- The innovative interfaces offered by key vendors in this segment include content management, format conversion, distributed caching, advertising insertion, and content protection.
London, 12 May 2014: A recently published report by TechNavio, the independent tech-focused global research firm, shows that growing requirements from the advertising industry are a major factor contributing to a CAGR of 13.16 percent from 2013-2018 for the Global Online Video Platform Market.
Online video platforms are SaaS-based platforms that offer hosting, encoding, and customization services to users. These embedded player platforms are end-to-end tools used to distribute, download, publish, and measure online content for both on-demand and live streaming video.

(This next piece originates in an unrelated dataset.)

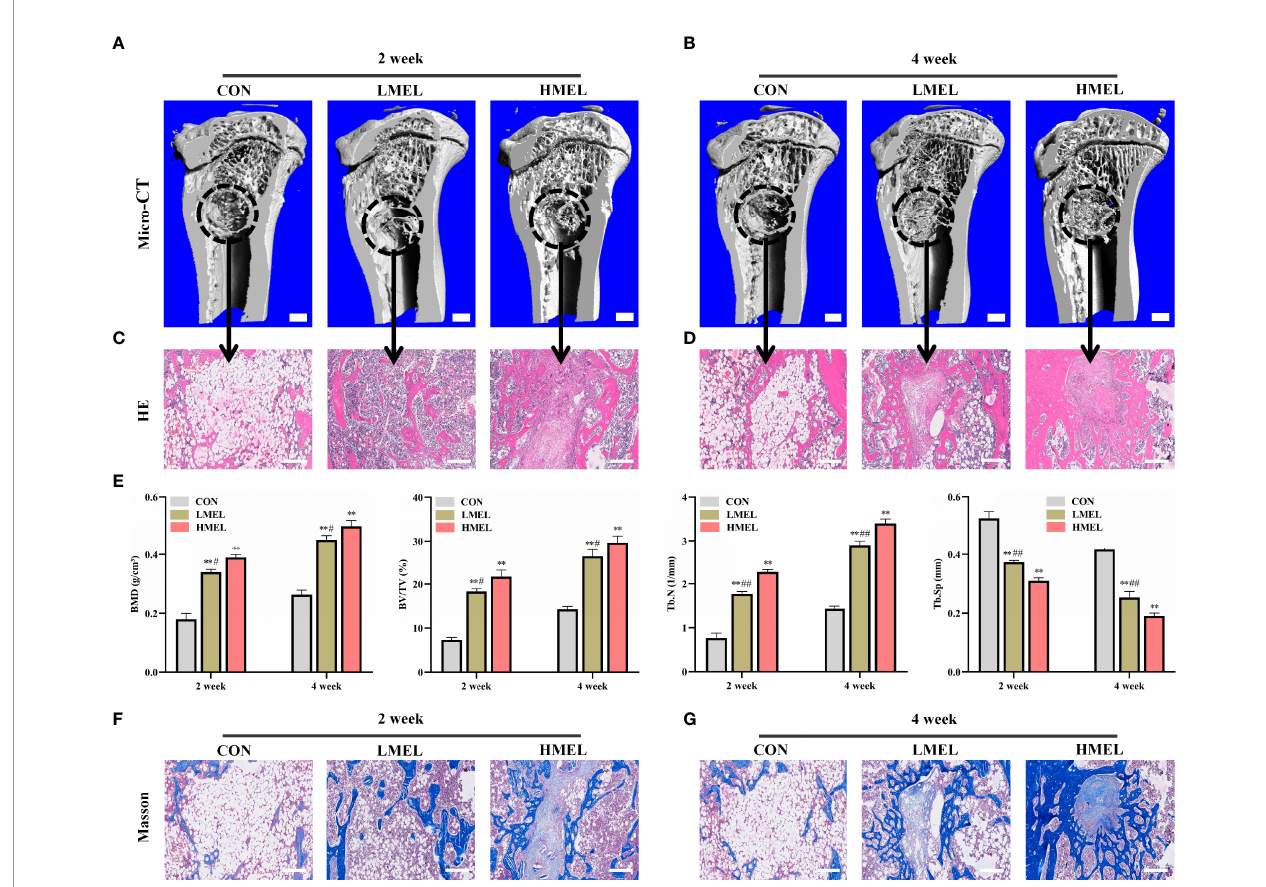
FIGURE 5 | Melatonin enhanced the bone repairing ability by promoting osteogenesis of tibia defect in ovariectomized rats. (A, B) 3D images of mineralized bone formation in tibia defect (scale bars, 1 mm). (C, D) Histological assessment of the defect area by H&E staining (scale bars, 200 m m). (E) Quantitative presentation of microarchitectural parameters, including BMD, BV/TV, Tb.N, and Tb.Sp. (F, G) Histological assessment of the defect area by Masson ’ s trichrome staining (scale bars, 200 m m). BMD, bone mineral density, BV/TV, trabecular bone volume, Tb.N, trabecular number; Tb.Sp, trabecular separation; HMEL, high-dose melatonin treatment group. The data are presented as means ± SEM. ** p < 0.01 vs . control group, # p < 0.05, ## p < 0.01 vs . HMEL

The market is expected to be valued at US$630.82 million by 2018. The TechNavio report outlines several factors behind this growth, including a major push from ad firms to move their content online.
“Digital media and marketing professionals have increased their expenditure on online video advertisements to attract more consumers, with some companies even reporting an increase of as much as 65 percent on their spending in this sphere,” says Faisal Ghaus, Vice President of TechNavio.
Since consumers in general are spending more time online, they are now more likely to watch online ads than TV commercials. Hence, companies are adopting online video platforms to help with the analysis, uploading, distribution, video content management, and publishing of online video advertisements, says Ghaus.
The TechNavio report also pinpoints a general increase in demand for online videos, rise in use of smartphones and tablets, and growth of the online audience as other factors promoting market growth.
Key Market Vendors Include:
- Brightcove Inc.
- Kaltura Inc.
- Ooyala Inc.
To determine the scenario for these vendors in the next 3-4 years, TechNavio analysts have conducted in-depth analysis of the impact of market drivers, challenges and trends featuring data on product segmentations, vendor shares, growth rate by revenue and an evaluation of the different buying criteria in the order of importance.